══ TEXTE FOURNI ══

Munch aborde l’art du livre à une époque fertile en propositions et théories, insistant pour la plupart sur sa nature ornementale : William Crane, qui dans son ouvrage The Decorative illustration of books tente en 1896 de donner une base historique et théorique à l’art du livre, introduit ainsi son sujet :
‘« In the selection of the illustrations, I have endeavoured to draw the line between the purely graphic aim, on the one hand, and the ornemental aim on the other - between what I should term the art of pictorial treatment and the art of decorative treatment ; though there are many cases in which they are combined, as indeed, in all the most complete book-pictures, they should be »896.’On peut considérer, à de très rares exceptions près, que Munch s’est attaché au premier de ces deux critères essentiels de l’art de l’illustration, et a totalement dédaigné le second. L’artiste ne porte attention ni au livre, ni aux possibilités décoratives d’une quelconque mise en page. De même, ses esquisses scénographiques montrent que l’art théâtral peut éventuellement l’intéresser pour les possibilités d’expressivité visuelle qu’il offre, mais que le dialogue entretenu avec le texte reste celui de la fiction.
La démarche de l’artiste relève donc moins de l’illustration que de l’idéation. La lecture de Munch d’un texte est une appréhension avant tout imaginative d’un récit, appréhension reposant sur une pénétration fulgurante du texte : le noyau essentiel reste la situation générale ; les composantes du drame sont instinctivement dégagées par l’artiste : les personnages, compris dans leur complexité psychologique, l’environnement – physique ou socio-culturel - qui agit comme un acteur à part entière, l’intensité dramatique qui repose essentiellement sur les relations interpersonnelles et leur évolution plus que sur la péripétie, restituée de façon très aléatoire. L’artiste conçoit en effet la logique dramatique comme un matériau éminemment flexible, à manipuler selon l’élément qui se voit accorder la priorité du moment – qu’il soit essentiellement plastique, symbolique, expressif ou personnel.
Sa lecture est une lecture de l’imaginaire, mais relayée par une intelligence du texte qui en comprend toutes les nuances, toutes les strates successives. Lecture subjective, cependant, où l’illustrateur demeure un artiste revendiquant l’autonomie de l’interprétation, et non pas simplement une retranscription servile et impersonnelle de l’univers artistique d’un tiers : comme chez Odilon Redon, qui voit dans le mot « illustration » avant tout « un terme défectueux » auquel il préfère « ‘ceux de transmission, d’interprétation, et encore ils ne sont pas exacts ’»897, on peut dire que chez Munch, la transposition visuelle « est moins l’exacte conformité recherchée avec la pensée littéraire, que les idées et les émotions très personnelles jaillies au contact de tempéraments extériorisés dans un autre art ».898 Lecture, malgré tout, c’est-à-dire reconnaissance de la primauté du texte comme source originelle d’inspiration.

═══
══ DONNÉES ══

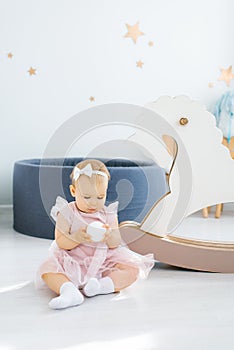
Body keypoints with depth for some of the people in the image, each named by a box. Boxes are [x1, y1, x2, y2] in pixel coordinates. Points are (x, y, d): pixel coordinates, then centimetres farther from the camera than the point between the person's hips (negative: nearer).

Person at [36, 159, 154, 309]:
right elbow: (60, 242, -9)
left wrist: (109, 235, -25)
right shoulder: (66, 213, -2)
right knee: (48, 270, -28)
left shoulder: (108, 214, 5)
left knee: (133, 269, -18)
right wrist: (76, 238, -30)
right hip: (73, 262, -2)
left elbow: (116, 244, -1)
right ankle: (70, 291, -48)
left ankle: (103, 285, -34)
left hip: (103, 261, 2)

═══

> ACTION REQUISE 1
D'après le texte sur Munch et l'art du livre, pourquoi la démarche de l'artiste relève-t-elle moins de l'illustration que de l'idéation ? Répondez en une à trois phrases.
> ACTION REQUISE 2
Poursuivez le texte sur Munch et l'art du livre à partir de sa dernière phrase.
Les données ne sont d'aucune utilité ici.

> RÉPONSE 1
Munch s'attache presque exclusivement au critère pictural de l'illustration et dédaigne totalement le critère ornemental. Il ne porte attention ni au livre ni aux possibilités décoratives de la mise en page. Son dialogue avec le texte reste celui de la fiction.

> RÉPONSE 2
Une étude du rapport au texte dans l’art de l’illustration reste à faire. Le cas de Munch montre en effet toutes les gradations possibles de la palette d’une transposition visuelle, allant de l’illustration littérale à l’illustration interprétative, du commentaire du texte au commentaire autour du texte. La fidélité de l’image au récit, quels que soient ensuite les choix formels ou sensibles, est un critère lui-même extrêmement variable d’un artiste à l’autre : les dessins des Métamorphoses d’Ovide de Picasso, même si C. Zervos considère que « ‘ce ne sont pas à proprement parler des illustrations que Picasso a faites. Ce sont des interprétations toutes personnelles du monde dont Ovide avait eu la vision ’»899, restituent pour l’essentiel des épisode précis du récit. Démarches similaires, celle de Dali pour La Divine Comédie de Dante et celle de Chagall pour La Bible, même si la modernité du traitement des images concourt à occulter la fidélité narrative. A l’inverse, les arabesques non figuratives de Picasso pour Le Chef-d’oeuvre inconnu de Balzac, les visions de Redon sur les poèmes de Verhaeren, certains dessins de Matisse pour Période hors-texte de Reverdy sont des images qui témoignent d’un rapport beaucoup plus associatif que représentatif ; inspirées par la lecture, elles ne cherchent cependant pas à restituer le récit. Entre ces deux options, les illustrations de Derain pour Pantagruel de Rabelais prennent souvent le récit comme point de départ mais s’en écartent rapidement. Matisse, de même, oscille entre lecture et digression graphique dans le Florilège des amours de Ronsard, s’attachant à un mot particulier cueilli au hasard des strophes.
Le corpus illustratif de Munch comporte tous ces différents degrés, mais il conserve pour la majeure partie des pièces un rapport au texte assez étroit pour autoriser le terme de lecture visuelle900. Munch ne conçoit pas, comme Maurice Denis notamment, l’illustration comme une entité totalement indépendante du texte ; celui-ci demeure son référent initial, quitte à ce qu’il l’abandonne ultérieurement pour des digressions personnelles dictées par l’expérimentation formelle ou l’investissement biographique.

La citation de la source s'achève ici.